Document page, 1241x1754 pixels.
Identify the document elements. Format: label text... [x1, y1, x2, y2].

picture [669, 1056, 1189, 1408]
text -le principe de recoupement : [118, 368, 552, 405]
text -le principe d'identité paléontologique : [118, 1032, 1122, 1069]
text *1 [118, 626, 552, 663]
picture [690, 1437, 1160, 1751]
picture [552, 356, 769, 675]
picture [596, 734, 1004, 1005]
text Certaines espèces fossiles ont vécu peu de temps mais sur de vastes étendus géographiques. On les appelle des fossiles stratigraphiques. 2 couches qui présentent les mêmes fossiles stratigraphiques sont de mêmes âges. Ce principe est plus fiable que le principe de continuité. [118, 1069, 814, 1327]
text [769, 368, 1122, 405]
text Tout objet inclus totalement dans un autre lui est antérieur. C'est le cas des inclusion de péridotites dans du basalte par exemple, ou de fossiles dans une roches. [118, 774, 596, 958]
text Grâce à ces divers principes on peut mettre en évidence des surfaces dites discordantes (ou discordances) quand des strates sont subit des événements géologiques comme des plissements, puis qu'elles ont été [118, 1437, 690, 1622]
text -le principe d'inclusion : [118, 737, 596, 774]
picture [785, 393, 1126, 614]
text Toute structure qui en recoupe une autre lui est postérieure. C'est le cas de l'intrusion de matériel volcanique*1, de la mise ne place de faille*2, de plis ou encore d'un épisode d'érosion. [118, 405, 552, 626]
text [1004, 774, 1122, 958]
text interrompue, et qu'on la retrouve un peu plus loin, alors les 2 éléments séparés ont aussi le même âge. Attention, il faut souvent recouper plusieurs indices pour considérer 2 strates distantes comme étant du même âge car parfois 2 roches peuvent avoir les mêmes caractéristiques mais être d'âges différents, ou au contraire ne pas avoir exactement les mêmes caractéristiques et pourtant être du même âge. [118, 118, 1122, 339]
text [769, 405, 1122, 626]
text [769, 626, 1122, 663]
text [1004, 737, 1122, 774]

-----

● **Exercise**
Rewrite the listing above, replacing every "fossiles stratigraphiques" with "fossiles guides" and leaving everything else as it is.

● **Complete answer**
Document page, 1241x1754 pixels.
Identify the document elements. Format: label text... [x1, y1, x2, y2].

picture [669, 1056, 1189, 1408]
text -le principe de recoupement : [118, 368, 552, 405]
text -le principe d'identité paléontologique : [118, 1032, 1122, 1069]
text *1 [118, 626, 552, 663]
picture [690, 1437, 1160, 1751]
picture [552, 356, 769, 675]
picture [596, 734, 1004, 1005]
text Certaines espèces fossiles ont vécu peu de temps mais sur de vastes étendus géographiques. On les appelle des fossiles guides. 2 couches qui présentent les mêmes fossiles guides sont de mêmes âges. Ce principe est plus fiable que le principe de continuité. [118, 1069, 814, 1327]
text [769, 368, 1122, 405]
text Tout objet inclus totalement dans un autre lui est antérieur. C'est le cas des inclusion de péridotites dans du basalte par exemple, ou de fossiles dans une roches. [118, 774, 596, 958]
text Grâce à ces divers principes on peut mettre en évidence des surfaces dites discordantes (ou discordances) quand des strates sont subit des événements géologiques comme des plissements, puis qu'elles ont été [118, 1437, 690, 1622]
text -le principe d'inclusion : [118, 737, 596, 774]
picture [785, 393, 1126, 614]
text Toute structure qui en recoupe une autre lui est postérieure. C'est le cas de l'intrusion de matériel volcanique*1, de la mise ne place de faille*2, de plis ou encore d'un épisode d'érosion. [118, 405, 552, 626]
text [1004, 774, 1122, 958]
text interrompue, et qu'on la retrouve un peu plus loin, alors les 2 éléments séparés ont aussi le même âge. Attention, il faut souvent recouper plusieurs indices pour considérer 2 strates distantes comme étant du même âge car parfois 2 roches peuvent avoir les mêmes caractéristiques mais être d'âges différents, ou au contraire ne pas avoir exactement les mêmes caractéristiques et pourtant être du même âge. [118, 118, 1122, 339]
text [769, 405, 1122, 626]
text [769, 626, 1122, 663]
text [1004, 737, 1122, 774]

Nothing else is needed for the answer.